_Document passage_
Though this was my fifth or sixth time to see Ani DiFranco in concert, it moved me as much as if it were the first time: her fast and fierce guitar stylings, her audience engagement, her heart-felt expressions while performing, her amazing toned and tiny physique, and her articulate and moving lyrics. During her first couple of songs, when her guitar-shredding energy and happy glow lit up the venue, I was literally moved to tears by my own joy at being immersed in such musical beauty.

And to top it all off, another musician whom I admire greatly performed before Ani: Pieta Brown. (To see an interview with Pieta from our Love and Black History Month issue, click The Soul of Pieta Brown.) Pieta sang and played acoustic guitar alongside her friend, Bo Ramsey, who played the electric guitar leads. The two were raw and passionate, slow and heady. Though she has three albums to speak of, her performance was focused on the music only and she never once self-promoted. When Ani later in the night acknowledged her own birthday, she said that her best gift was getting to see Pieta and Bo perform, and that it made her cry “tears of relief to hear their music.”

And hearing Ani brought to my eyes tears of relief as well.

_Challenge A_
For each statement about the concert review, answer yes or no and quote the words that decide it: (i) Pieta Brown played the electric guitar during her set. (ii) The concert was the first time the writer had seen Ani DiFranco perform. (iii) Ani DiFranco mentioned her own birthday during the show.
_Challenge B_
According to the concert review, who played the electric guitar leads while Pieta Brown sang?
_Challenge C_
Pick up the concert review after its final sentence and carry it on in the same voice.
The entries that come next are separate material with no connection to the concert review.

_Entries provided_
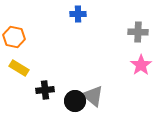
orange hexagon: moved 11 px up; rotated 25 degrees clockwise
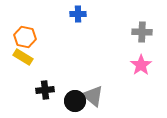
gray cross: moved 4 px right
orange hexagon: moved 11 px right
yellow rectangle: moved 4 px right, 11 px up
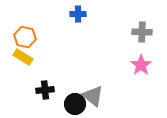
black circle: moved 3 px down
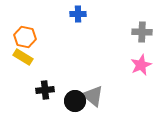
pink star: rotated 10 degrees clockwise
black circle: moved 3 px up
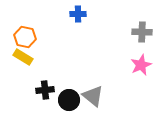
black circle: moved 6 px left, 1 px up
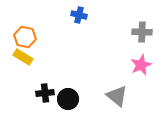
blue cross: moved 1 px right, 1 px down; rotated 14 degrees clockwise
black cross: moved 3 px down
gray triangle: moved 24 px right
black circle: moved 1 px left, 1 px up
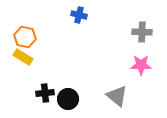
pink star: rotated 25 degrees clockwise
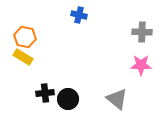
gray triangle: moved 3 px down
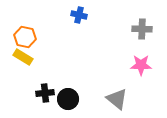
gray cross: moved 3 px up
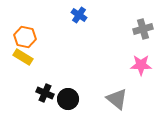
blue cross: rotated 21 degrees clockwise
gray cross: moved 1 px right; rotated 18 degrees counterclockwise
black cross: rotated 30 degrees clockwise
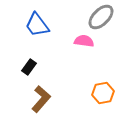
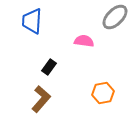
gray ellipse: moved 14 px right
blue trapezoid: moved 5 px left, 4 px up; rotated 40 degrees clockwise
black rectangle: moved 20 px right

_Written response A_
(i) No: "Pieta sang and played acoustic guitar alongside her friend, Bo Ramsey, who played the electric guitar leads."
(ii) No: "this was my fifth or sixth time to see Ani DiFranco in concert"
(iii) Yes: "When Ani later in the night acknowledged her own birthday"

_Written response B_
Bo Ramsey played the electric guitar leads.

_Written response C_
            Though Ani played a variety of songs from former records, I was happy to hear several from one of my favorite of her albums, Little Plastic Castle (such as “Little Plastic Castle,” “As Is,” and “Swandive.”) And though most audiences, myself included, often get bored hearing new songs for the first time at shows, Ani performed several from her new album Red Letter Year (which debuted the day after the concert) and we ate them up. But perhaps that’s because Ani is twice as good live as she is recorded, and her enunciation of lyrics combined with her emotion and musical skill and prowess make almost anything she performs interesting. Many of her new songs are influenced by her recent beginnings at motherhood, and she introduced one of the new songs, Landing Gear, by saying “This is a song actually set in labor and I want to send it out to all the moms” (“For someone who aint even here yet, look how much the world loves you…your piñata is torn, it’s time to be born…you’re gonna love this world if it’s the last thing I do….”).

            Like so many other of her shows, various women in the crown shouted their love to Ani and she occasionally shouted it back (other times she made jokes). And when she ended her set, we all went wild, stamping our feet like a herd of angry elephants, until she came back and played three last songs for the night, and thanked us for “listening very graciously.”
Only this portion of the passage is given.